His sharpening caused enormous irritation among the settlers, already white-hot because of Charles's mild reform law that they associated – rightly – with Las Casas, even though he found the measures to be inadequate. When Karel withdrew his law after three years because of the many protests and revolts, the pent-up anger was expressed in armed revolt. Las Casas' position became untenable and he had to leave for Spain in 1546 - this time for good.

Here he faced charges of treason:he seemed to denounce the legitimacy of the entire Spanish colonial administration. While in the eyes of many sixteenth-century settlers the settlers were brave Christian pioneers who wanted to civilize a couple at the risk of their own lives. In 1550 the opposing visions of colonialism were given a face.

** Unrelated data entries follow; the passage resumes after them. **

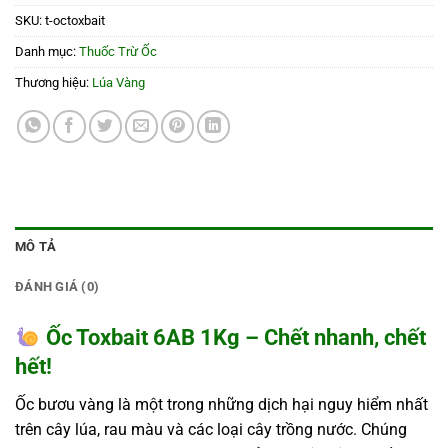
SKU:
t-octoxbait
Danh mục:
Thuốc Trừ Ốc
Thương hiệu:
Lúa Vàng
MÔ TẢ
ĐÁNH GIÁ (0)
Ốc Toxbait 6AB 1Kg – Chết nhanh, chết
hết!
Ốc bươu vàng là một trong những dịch hại nguy hiểm nhất
trên cây lúa, rau màu và các loại cây trồng nước. Chúng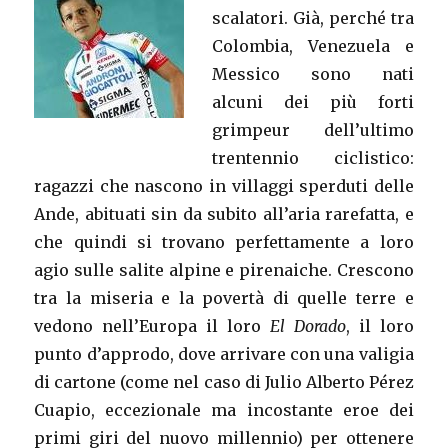
scalatori. Già, perché tra
Colombia, Venezuela e
Messico sono nati
alcuni dei più forti
grimpeur dell’ultimo
trentennio ciclistico:
ragazzi che nascono in villaggi sperduti delle
Ande, abituati sin da subito all’aria rarefatta, e
che quindi si trovano perfettamente a loro
agio sulle salite alpine e pirenaiche. Crescono
tra la miseria e la povertà di quelle terre e
vedono nell’Europa il loro
El Dorado
, il loro
punto d’approdo, dove arrivare con una valigia
di cartone (come nel caso di Julio Alberto Pérez
Cuapio, eccezionale ma incostante eroe dei
primi giri del nuovo millennio) per ottenere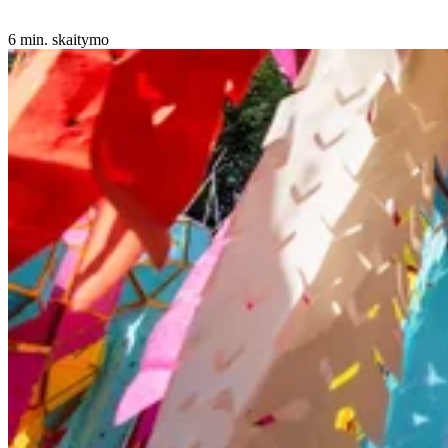
6 min. skaitymo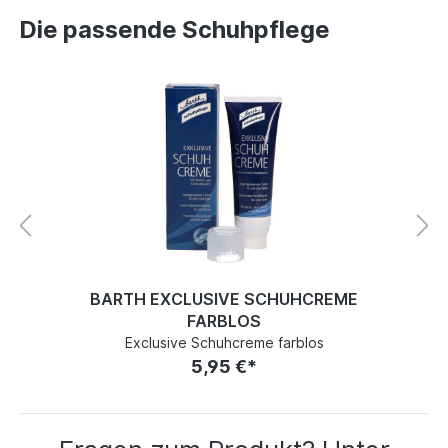
Die passende Schuhpflege
BARTH EXCLUSIVE SCHUHCREME
FARBLOS
Exclusive Schuhcreme farblos
5,95 €*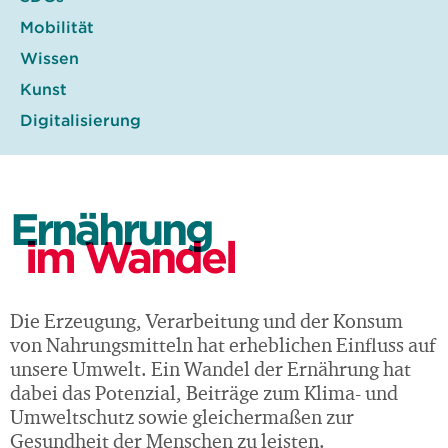
Mobilität
Wissen
Kunst
Digitalisierung
Ernährung
im Wandel
Die Erzeugung, Verarbeitung und der Konsum
von Nahrungsmitteln hat erheblichen Einfluss auf
unsere Umwelt. Ein Wandel der Ernährung hat
dabei das Potenzial, Beiträge zum Klima- und
Umweltschutz sowie gleichermaßen zur
Gesundheit der Menschen zu leisten.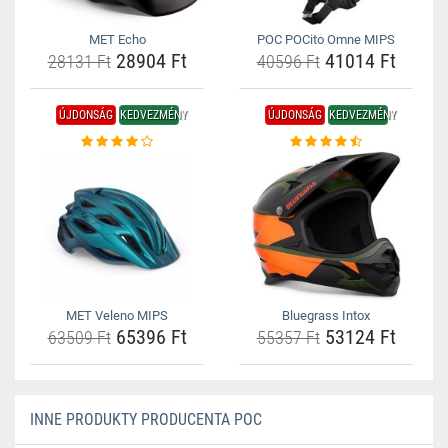
MET Echo
POC POCito Omne MIPS
28904 Ft
41014 Ft
28131 Ft
40596 Ft
ÚJDONSÁG
KEDVEZMÉNY
ÚJDONSÁG
KEDVEZMÉNY
MET Veleno MIPS
Bluegrass Intox
65396 Ft
53124 Ft
63509 Ft
55357 Ft
INNE PRODUKTY PRODUCENTA POC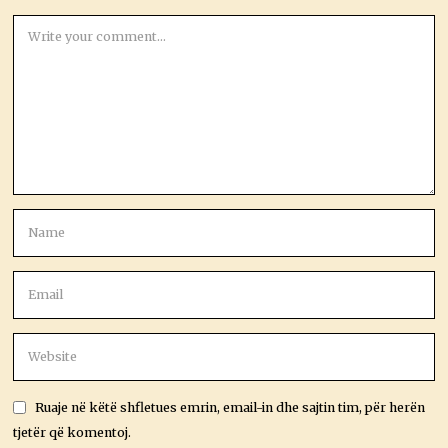
Ruaje në këtë shfletues emrin, email-in dhe sajtin tim, për herën
tjetër që komentoj.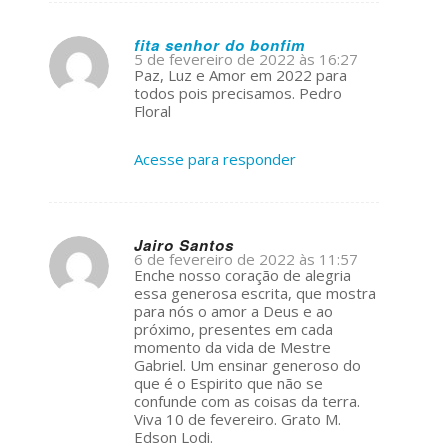
fita senhor do bonfim
5 de fevereiro de 2022 às 16:27
s
Paz, Luz e Amor em 2022 para
ays:
todos pois precisamos. Pedro
Floral
Acesse para responder
Jairo Santos
6 de fevereiro de 2022 às 11:57
s
Enche nosso coração de alegria
ays:
essa generosa escrita, que mostra
para nós o amor a Deus e ao
próximo, presentes em cada
momento da vida de Mestre
Gabriel. Um ensinar generoso do
que é o Espirito que não se
confunde com as coisas da terra.
Viva 10 de fevereiro. Grato M.
Edson Lodi.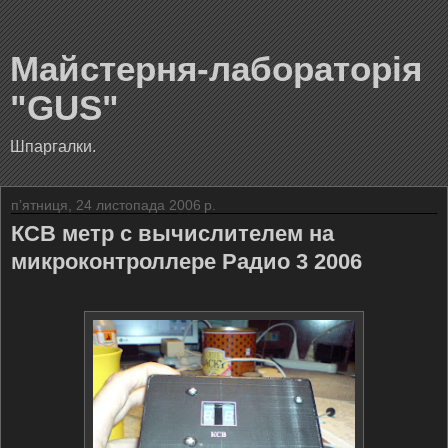
Майстерня-лабораторія
"GUS"
Шпаргалки.
пʼятниця, 24 листопада 2006 р.
КСВ метр с вычислителем на
микроконтроллере Радио 3 2006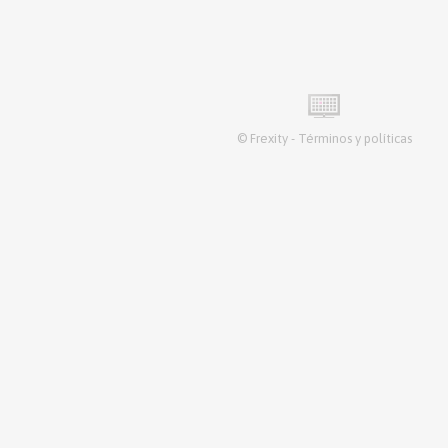
©
Frexity
-
Términos y políticas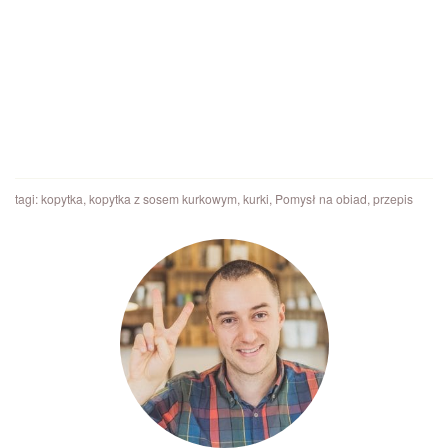
tagi:
kopytka
,
kopytka z sosem kurkowym
,
kurki
,
Pomysł na obiad
,
przepis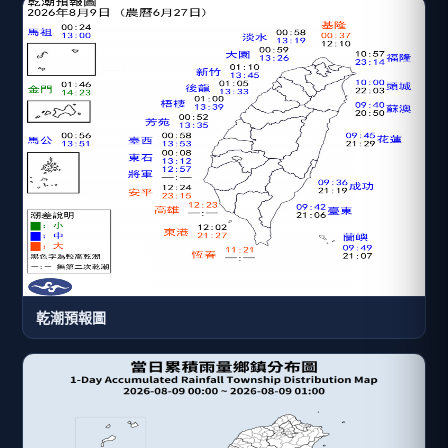
乾潮預報圖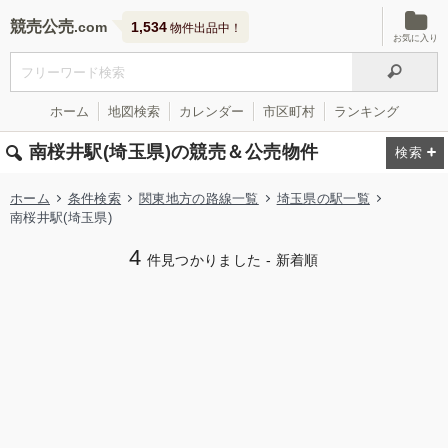
競売公売
1,534
物件出品中！
お気に入り
ホーム
地図検索
カレンダー
市区町村
ランキング
南桜井駅(埼玉県)の競売＆公売物件
ホーム
条件検索
関東地方の路線一覧
埼玉県の駅一覧
南桜井駅(埼玉県)
4
件見つかりました - 新着順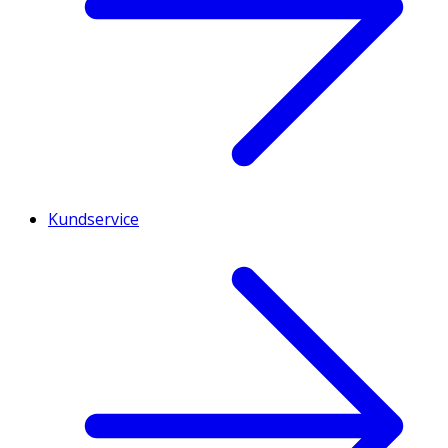
Kundservice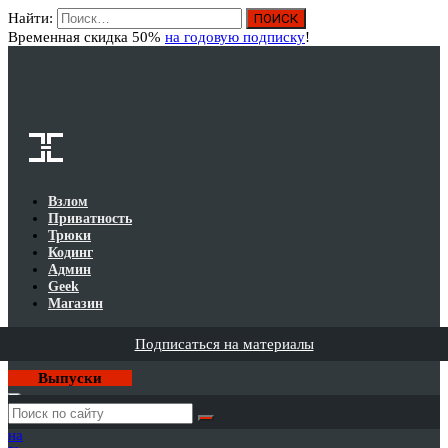
Найти:
Вход
Временная скидка 50%
на годовую подписку
!
Взлом
Приватность
Трюки
Кодинг
Админ
Geek
Магазин
Подписаться на материалы
Выпуски
Годовая
подписка
на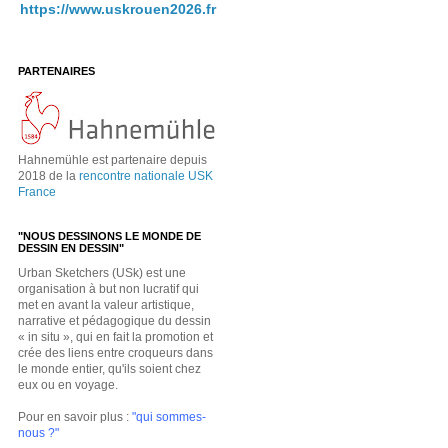
https://www.uskrouen2026.fr
PARTENAIRES
Hahnemühle est partenaire depuis
2018 de la
rencontre nationale USK
France
"NOUS DESSINONS LE MONDE DE
DESSIN EN DESSIN"
Urban Sketchers (USk) est une
organisation à but non lucratif qui
met en avant la valeur artistique,
narrative et pédagogique du dessin
« in situ », qui en fait la promotion et
crée des liens entre croqueurs dans
le monde entier, qu'ils soient chez
eux ou en voyage.
Pour en savoir plus :
"qui sommes-
nous ?"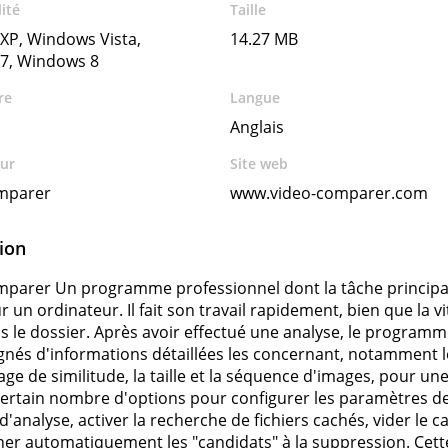
ité
Taille
XP, Windows Vista,
14.27 MB
7, Windows 8
re
Langue
Anglais
ur
Site web
mparer
www.video-comparer.com
ion
parer Un programme professionnel dont la tâche principale 
r un ordinateur. Il fait son travail rapidement, bien que la
s le dossier. Après avoir effectué une analyse, le programm
és d'informations détaillées les concernant, notamment le 
ge de similitude, la taille et la séquence d'images, pour un
certain nombre d'options pour configurer les paramètres d
'analyse, activer la recherche de fichiers cachés, vider le 
ner automatiquement les "candidats" à la suppression. Cette d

In the famous Dispuut of Valladolid, two learned Dominican priests faced each other before a jury of clergy and lawyers. On the one hand, Juan Ginés de Sepúlveda, who believed that natives were inherently inferior. Spain had every right to enslave them; rather, it was Spain's duty to bring Christianity, order and mutual peace. On the other, Bartolomé de las Casas, who suggested, among other things, that the local population was not at all uncivilized. After a few months of deliberation, the jury decided that neither had won; it was nevertheless the first national debate on the rights of colonized peoples.

Black legend

Las Casas was free to go. In 1551 he rented a monastery cell in Valladolid. He continued to lobby and write books at court until several years before his death on July 18, 1566, aged 82. His work was soon eagerly used by people who wanted to put Spain in a bad light, such as publishers in the Dutch Republic. The atrocities against the indigenous population that Las Calas described became the basis for the "Black Legend" that demonized the Spanish colonial administration. In Spain itself, he has remained controversial for a very long time. That would rather see a positive story about the conquistadors. But now Las Casas is mainly regarded as the first to fight for human rights.